4. Similar view was taken by the Hon’ble Jurisdictional High Court in the case of PCIT vs Sahara India Life Insurance Co. Ltd reported in 432 ITR 84(Del) wherein it was held as under:-
“21. The Respondent had challenged the upholding of the penalty imposed under section 271(1) (c) of the Act, which was accepted by the ITAT. It followed the decision of the Karnataka High Court in CIT v. Manjunatha Cotton & Ginning Factory [2013] 35 taxmann.com 250/218 Taxman 423/359 ITR 565 and observed that the notice issued by the AO would be bad in law if it did not specify which limb of section 271(1)(c) the penalty proceedings had been initiated under i.e. whether for concealment of particulars of income or for furnishing of inaccurate particulars of income. The Karnataka High Court had followed the above judgment in the subsequent order in CIT v. SSA’s Emerald Meadows [2016] 73 taxmann.com 241, the appeal against which was dismissed by the Supreme Court of India in SLP No. 11485 of 2016 by order dated 5th August, 2016.

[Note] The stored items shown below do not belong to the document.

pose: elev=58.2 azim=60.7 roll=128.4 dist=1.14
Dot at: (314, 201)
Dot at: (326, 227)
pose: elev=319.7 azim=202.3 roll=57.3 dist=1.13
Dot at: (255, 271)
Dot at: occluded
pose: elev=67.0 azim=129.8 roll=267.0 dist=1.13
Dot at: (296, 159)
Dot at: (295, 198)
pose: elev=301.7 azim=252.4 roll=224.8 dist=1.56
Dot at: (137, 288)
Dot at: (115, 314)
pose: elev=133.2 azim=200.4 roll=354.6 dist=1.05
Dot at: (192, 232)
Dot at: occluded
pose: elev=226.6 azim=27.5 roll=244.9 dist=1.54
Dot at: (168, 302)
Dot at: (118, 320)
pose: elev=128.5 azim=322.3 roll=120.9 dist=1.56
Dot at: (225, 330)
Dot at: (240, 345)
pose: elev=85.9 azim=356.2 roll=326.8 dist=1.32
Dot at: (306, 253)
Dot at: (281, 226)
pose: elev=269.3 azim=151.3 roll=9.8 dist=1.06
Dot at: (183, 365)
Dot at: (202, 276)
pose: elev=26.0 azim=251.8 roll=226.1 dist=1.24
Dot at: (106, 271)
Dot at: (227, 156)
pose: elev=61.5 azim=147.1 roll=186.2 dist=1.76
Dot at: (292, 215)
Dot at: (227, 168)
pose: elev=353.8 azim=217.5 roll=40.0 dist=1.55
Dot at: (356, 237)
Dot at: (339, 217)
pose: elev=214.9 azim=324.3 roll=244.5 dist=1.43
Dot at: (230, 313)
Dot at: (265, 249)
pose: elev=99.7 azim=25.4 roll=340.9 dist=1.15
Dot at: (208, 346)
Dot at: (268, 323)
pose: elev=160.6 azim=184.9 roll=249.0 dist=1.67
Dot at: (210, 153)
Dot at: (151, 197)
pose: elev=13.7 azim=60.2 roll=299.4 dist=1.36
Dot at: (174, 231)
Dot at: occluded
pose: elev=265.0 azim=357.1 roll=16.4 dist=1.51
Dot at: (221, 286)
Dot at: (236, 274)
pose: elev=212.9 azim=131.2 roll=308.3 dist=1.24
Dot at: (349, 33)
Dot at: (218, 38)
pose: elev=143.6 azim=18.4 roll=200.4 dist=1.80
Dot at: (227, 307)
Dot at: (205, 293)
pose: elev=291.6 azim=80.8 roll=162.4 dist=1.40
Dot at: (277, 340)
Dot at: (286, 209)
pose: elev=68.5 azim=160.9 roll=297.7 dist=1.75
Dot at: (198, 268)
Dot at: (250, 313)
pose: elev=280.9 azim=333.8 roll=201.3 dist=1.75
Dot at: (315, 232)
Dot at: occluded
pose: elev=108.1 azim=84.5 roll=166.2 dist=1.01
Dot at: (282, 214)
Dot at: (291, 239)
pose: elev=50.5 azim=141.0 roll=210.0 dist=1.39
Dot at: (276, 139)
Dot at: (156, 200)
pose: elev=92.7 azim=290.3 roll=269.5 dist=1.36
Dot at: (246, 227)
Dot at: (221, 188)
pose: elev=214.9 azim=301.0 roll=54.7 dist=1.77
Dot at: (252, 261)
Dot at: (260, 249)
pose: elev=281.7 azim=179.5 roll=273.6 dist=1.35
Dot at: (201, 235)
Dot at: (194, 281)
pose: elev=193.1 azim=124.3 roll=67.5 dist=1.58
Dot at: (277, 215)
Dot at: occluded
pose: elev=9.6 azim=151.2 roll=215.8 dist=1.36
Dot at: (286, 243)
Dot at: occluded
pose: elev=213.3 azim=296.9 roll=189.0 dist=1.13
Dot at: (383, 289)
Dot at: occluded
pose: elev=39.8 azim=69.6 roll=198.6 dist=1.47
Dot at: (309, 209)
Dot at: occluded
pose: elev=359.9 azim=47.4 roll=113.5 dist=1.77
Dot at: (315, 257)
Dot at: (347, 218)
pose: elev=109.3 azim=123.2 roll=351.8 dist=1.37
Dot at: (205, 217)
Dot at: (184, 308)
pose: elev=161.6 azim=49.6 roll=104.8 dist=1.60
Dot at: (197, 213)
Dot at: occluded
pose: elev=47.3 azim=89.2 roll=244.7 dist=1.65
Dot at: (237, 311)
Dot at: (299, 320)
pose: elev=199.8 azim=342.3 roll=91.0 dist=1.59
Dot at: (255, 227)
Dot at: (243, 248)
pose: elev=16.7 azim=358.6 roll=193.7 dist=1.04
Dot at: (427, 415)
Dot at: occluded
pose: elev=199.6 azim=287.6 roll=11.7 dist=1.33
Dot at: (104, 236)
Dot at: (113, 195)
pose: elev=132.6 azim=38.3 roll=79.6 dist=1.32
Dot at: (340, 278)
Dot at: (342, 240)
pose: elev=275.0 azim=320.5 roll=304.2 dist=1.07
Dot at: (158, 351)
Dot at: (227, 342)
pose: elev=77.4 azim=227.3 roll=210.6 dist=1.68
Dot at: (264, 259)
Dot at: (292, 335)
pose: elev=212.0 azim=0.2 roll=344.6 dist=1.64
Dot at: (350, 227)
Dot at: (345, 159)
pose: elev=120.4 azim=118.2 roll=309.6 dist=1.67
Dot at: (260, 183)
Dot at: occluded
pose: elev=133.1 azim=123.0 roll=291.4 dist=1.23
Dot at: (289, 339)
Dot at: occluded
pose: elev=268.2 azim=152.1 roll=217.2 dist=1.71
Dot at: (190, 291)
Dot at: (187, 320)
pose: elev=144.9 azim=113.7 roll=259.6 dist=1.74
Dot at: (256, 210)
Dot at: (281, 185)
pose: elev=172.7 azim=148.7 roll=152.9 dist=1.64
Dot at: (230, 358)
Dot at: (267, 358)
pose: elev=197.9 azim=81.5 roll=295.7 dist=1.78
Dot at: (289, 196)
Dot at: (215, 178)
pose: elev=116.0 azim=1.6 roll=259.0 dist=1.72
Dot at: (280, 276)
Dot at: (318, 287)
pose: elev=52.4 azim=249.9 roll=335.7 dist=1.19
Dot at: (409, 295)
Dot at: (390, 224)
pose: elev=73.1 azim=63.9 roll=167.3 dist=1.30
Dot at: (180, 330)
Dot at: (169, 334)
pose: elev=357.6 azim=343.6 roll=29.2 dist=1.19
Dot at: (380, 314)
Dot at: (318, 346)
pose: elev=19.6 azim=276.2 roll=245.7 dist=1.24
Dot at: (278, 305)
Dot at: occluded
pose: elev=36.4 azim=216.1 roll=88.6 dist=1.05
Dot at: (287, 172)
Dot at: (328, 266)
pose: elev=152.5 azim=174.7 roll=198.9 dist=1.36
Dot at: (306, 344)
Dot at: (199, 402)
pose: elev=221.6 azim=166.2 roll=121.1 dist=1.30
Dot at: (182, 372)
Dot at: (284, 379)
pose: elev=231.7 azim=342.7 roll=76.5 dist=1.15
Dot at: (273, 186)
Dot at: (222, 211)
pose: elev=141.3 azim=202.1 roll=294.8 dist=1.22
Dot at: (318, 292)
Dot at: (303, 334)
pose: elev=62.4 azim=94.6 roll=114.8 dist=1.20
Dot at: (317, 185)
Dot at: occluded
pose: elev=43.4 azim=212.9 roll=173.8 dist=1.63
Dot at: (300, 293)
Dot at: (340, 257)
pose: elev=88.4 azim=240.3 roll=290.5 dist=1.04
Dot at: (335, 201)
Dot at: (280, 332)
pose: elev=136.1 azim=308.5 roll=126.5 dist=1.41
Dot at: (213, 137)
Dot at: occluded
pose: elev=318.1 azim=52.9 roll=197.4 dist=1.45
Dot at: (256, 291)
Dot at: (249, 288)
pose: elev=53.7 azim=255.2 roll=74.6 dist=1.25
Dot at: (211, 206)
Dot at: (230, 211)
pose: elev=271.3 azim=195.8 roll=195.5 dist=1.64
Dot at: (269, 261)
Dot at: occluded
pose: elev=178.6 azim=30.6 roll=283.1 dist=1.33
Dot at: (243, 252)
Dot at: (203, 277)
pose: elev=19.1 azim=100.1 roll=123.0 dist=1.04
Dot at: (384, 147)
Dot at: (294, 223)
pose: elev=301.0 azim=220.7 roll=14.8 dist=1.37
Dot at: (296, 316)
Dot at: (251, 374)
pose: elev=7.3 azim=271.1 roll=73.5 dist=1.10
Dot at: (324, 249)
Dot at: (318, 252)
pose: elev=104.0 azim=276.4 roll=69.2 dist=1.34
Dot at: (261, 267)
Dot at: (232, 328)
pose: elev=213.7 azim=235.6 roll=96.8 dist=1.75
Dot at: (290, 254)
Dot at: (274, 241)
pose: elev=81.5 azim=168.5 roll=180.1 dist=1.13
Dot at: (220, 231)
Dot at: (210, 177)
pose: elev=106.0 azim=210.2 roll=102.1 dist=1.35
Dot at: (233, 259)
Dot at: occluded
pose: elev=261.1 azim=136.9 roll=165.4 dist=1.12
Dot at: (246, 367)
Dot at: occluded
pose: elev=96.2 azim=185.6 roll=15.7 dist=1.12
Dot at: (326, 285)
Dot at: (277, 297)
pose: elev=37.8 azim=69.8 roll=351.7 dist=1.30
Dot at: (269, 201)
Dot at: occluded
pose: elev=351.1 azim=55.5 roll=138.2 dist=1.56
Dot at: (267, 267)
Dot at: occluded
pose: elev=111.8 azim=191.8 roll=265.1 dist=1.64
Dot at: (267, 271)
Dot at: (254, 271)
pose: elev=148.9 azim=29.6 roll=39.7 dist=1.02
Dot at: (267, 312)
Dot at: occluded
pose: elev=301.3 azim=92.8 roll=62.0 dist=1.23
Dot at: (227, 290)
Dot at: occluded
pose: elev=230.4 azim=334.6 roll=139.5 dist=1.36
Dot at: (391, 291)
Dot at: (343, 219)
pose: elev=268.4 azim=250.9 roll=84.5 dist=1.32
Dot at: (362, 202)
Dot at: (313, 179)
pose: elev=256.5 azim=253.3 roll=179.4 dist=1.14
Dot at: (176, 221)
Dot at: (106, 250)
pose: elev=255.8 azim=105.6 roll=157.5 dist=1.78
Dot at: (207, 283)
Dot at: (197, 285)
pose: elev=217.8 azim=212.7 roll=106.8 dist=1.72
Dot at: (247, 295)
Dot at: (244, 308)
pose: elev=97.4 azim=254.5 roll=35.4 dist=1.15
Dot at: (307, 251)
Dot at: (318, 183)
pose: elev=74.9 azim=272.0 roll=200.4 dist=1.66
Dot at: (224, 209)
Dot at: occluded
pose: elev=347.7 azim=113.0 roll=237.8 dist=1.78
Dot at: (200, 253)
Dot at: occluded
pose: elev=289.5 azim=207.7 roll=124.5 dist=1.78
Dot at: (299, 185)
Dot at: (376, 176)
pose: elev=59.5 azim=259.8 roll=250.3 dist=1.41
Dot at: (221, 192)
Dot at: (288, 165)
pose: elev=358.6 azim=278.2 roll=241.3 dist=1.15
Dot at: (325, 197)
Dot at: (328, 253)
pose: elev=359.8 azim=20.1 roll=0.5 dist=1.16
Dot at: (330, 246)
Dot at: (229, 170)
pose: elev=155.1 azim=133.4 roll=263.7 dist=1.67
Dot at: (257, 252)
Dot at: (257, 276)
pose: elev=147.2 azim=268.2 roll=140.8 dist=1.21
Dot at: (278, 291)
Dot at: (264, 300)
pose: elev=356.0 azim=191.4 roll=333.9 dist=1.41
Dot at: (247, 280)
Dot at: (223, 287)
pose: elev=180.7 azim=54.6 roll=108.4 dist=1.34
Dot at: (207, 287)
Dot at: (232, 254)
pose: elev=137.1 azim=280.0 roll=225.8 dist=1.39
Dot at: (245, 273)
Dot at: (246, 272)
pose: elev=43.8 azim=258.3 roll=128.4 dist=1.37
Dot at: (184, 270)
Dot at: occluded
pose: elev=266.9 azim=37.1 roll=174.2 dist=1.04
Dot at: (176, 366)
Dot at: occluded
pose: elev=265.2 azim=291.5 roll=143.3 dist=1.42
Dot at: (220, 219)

22. On this issue again this Court is unable to find any error having been committed by the ITAT. No substantial question of law arises.
23. The appeals are accordingly dismissed.”
5. In the instant case, on perusal of the penalty notice placed on record dated 24.12.2009, it is evident that the ld. AO had not struck off the irrelevant portion thereon mentioning the specific offence committed by the assessee. The ratio laid down in the aforesaid decision of Hon’ble High Courts squarely applies to the facts of the instant case before us. Hence we direct the ld. AO to delete the penalty levied u/s 271(1)(c) of the Act . Accordingly, the Grounds raised by the assessee in its cross objection are allowed.
6. In view of the aforesaid decision in cross objection of the assessee, the grounds raised by the revenue in its main appeal becomes academic in nature.
7. In the result, the appeal of the revenue is dismissed and cross objection of the assessee is allowed.
Order pronounced in the open court on 11/10/2024.